Written task: Only the text of the records belongs in the answer, copied exactly and without pictures.

Saved entries
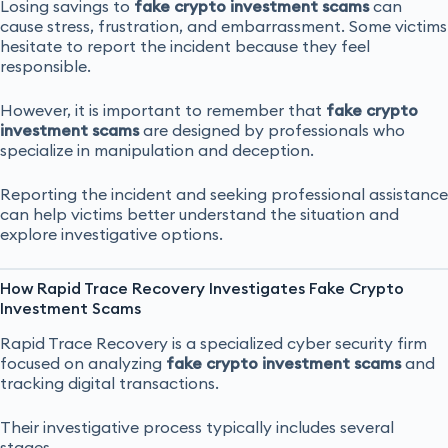
Losing savings to
fake crypto investment scams
can
cause stress, frustration, and embarrassment. Some victims
hesitate to report the incident because they feel
responsible.
However, it is important to remember that
fake crypto
investment scams
are designed by professionals who
specialize in manipulation and deception.
Reporting the incident and seeking professional assistance
can help victims better understand the situation and
explore investigative options.
How Rapid Trace Recovery Investigates Fake Crypto
Investment Scams
Rapid Trace Recovery is a specialized cyber security firm
focused on analyzing
fake crypto investment scams
and
tracking digital transactions.
Their investigative process typically includes several
stages.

Task solution:
Losing savings to
fake crypto investment scams
can
cause stress, frustration, and embarrassment. Some victims
hesitate to report the incident because they feel
responsible.
However, it is important to remember that
fake crypto
investment scams
are designed by professionals who
specialize in manipulation and deception.
Reporting the incident and seeking professional assistance
can help victims better understand the situation and
explore investigative options.
How Rapid Trace Recovery Investigates Fake Crypto
Investment Scams
Rapid Trace Recovery is a specialized cyber security firm
focused on analyzing
fake crypto investment scams
and
tracking digital transactions.
Their investigative process typically includes several
stages.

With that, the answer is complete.